Before launching into the stats, we want to take a moment to say we’re still watching everything. We’ve limited our time in office in favor of our work from home machines that we all installed in the last few months. We’re all still available via phone if you’d like to chat. Further, we’d like to really encourage everyone to take a minute to view the CDC guidance on how to defend yourself and your loved ones: https://www.cdc.gov/coronavirus/2019 – ncov/prepare/get – your – household – ready – for – COVID – 19.html. Please stay safe – you mean a lot to us.
At the time of writing this newsletter on March 16th, the S&P 500 Stock Index just experienced a – 11.98% down day which is the worst since the crash of 1987 when it was down – 20.47% in a single day (10/19/1987). In ten trading days during October 1987 the S&P 500 Index went down 31.50%, whereas the current market is down 29.5%% in 18 trading days ending today March 16, 2020.
What does this mean and why does it happen?
There is the old saying that goes, “some things never change”. Yes, styles do change; cars and clothes are clearly not the same as they were 10 years ago, let alone 20 and 30 years ago. There are two constants that haven’t changed, nor do we suspect they will change in the future. These constants are the “predictability of human emotion” and the “unpredictability of the equity markets over the short term”. Humans instinctively avoid pain and seek pleasure. Will investors learn, and more importantly act on, the lessons the market has been teaching us the past nearly 100 years?

__DATA FOR ANALYSIS__:

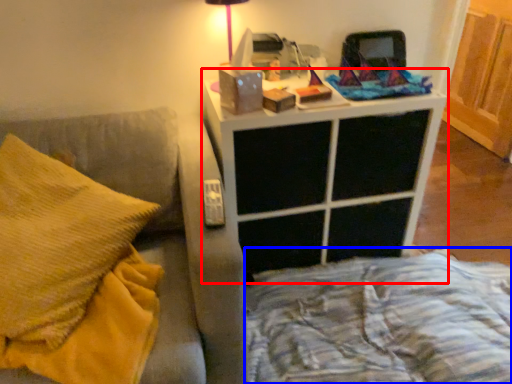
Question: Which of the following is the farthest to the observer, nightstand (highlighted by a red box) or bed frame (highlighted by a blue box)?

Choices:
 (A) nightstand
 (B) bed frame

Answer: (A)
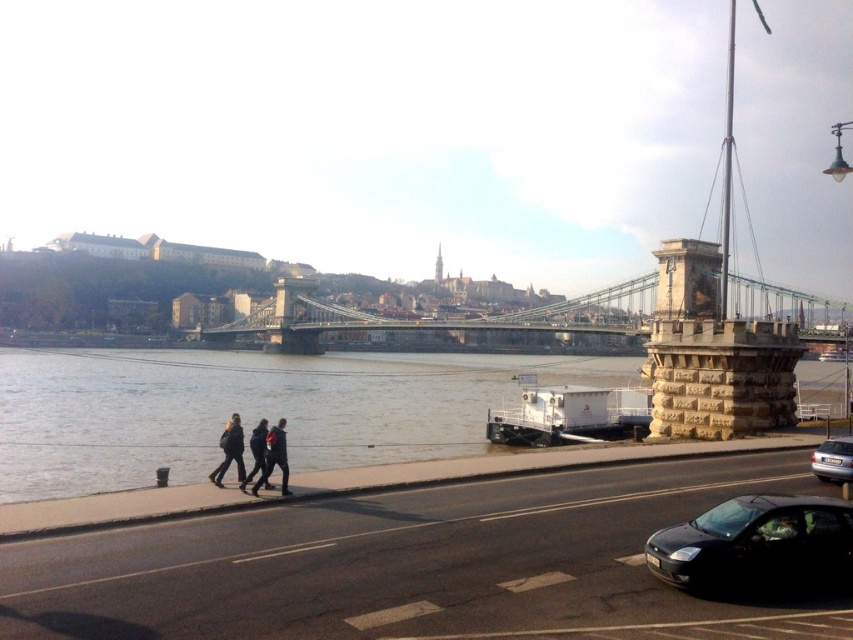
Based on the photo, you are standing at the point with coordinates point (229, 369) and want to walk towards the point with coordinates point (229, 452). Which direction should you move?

__REQUIRED TASKS__:
a) According to the market newsletter, by how much did the S&P 500 Index fall in a single day on October 19, 1987?
b) Write a continuation of the market newsletter, starting after its last sentence.
The records have no connection to the market newsletter.

__ANSWERS FOR THE EXERCISE__:
a) It fell 20.47%.

b)
We invest for the long term, yet we seem to get derailed by short term events. This time it’s the Corona Virus but over the last 100 years there have been other historical occurrences that were arguably far more impactful in causing market volatility. Listed below is not a complete list of other momentous events that had an impact on the near – term volatility of the market. Yet, despite these events, the compound annual return of the S&P 500 Index since 1928 through December 31, 2019 is 9.78%.
1. Great Depression – 1929
2. World War II – 1938
3. Pearl Harbor Attack – 1941
4. Cuban Missile crisis – 1962
5. President Kennedy assassination – 1963
6. Arab Oil Embargo – 1973
7. President Nixon Resigns – 1974
8. Stock Market Crash – 1987
9. Iraq invades Kuwait – 1990
10. Tech Wreck – 2000
11. World Trade Center attack – 2001
12. Financial Meltdown – 2008
A couple of interesting facts about the timing of the 1987 Stock Market Crash and subsequent time in the market. Listed below is the closing price of the S&P 500 Index on 10/5/1987 just prior to the big decline mentioned above in comparison to 5 and 10 years later. Many investors panicked and got out of the market after October 19, 1987 to wait until things settled down, but how much did they miss in the rebound by making an emotional decision and not stay invested. If you sell because you feel bad or can’t take the stress, when will you know when to get back in?
10/05/1987 – $328.08
10/19/1987 – $224.84 Drop of 31.5% in 10 trading days
10/05/1992 $418.34 Five years later representing 5% compounded annual return
11/5/1997 $942.76 Ten years later representing 11.13% compounded annual return
We’re not trying to downplay the impact on the worldwide economy that the Coronavirus pandemic has caused and will continue to cause. It may even cause a business recession. But it too will pass and soon it will be all but a distant memory, just like the historical events mentioned above. We also need to remind ourselves that just a few years ago, in 2008, the banking system was near a complete collapse, yet it rebounded. Clearly, one of the blessings and curses of the information age we find ourselves in is the speed and availability of our news information. Panic is never permanent, and as the virus ramps up, sentiment will turn higher as well.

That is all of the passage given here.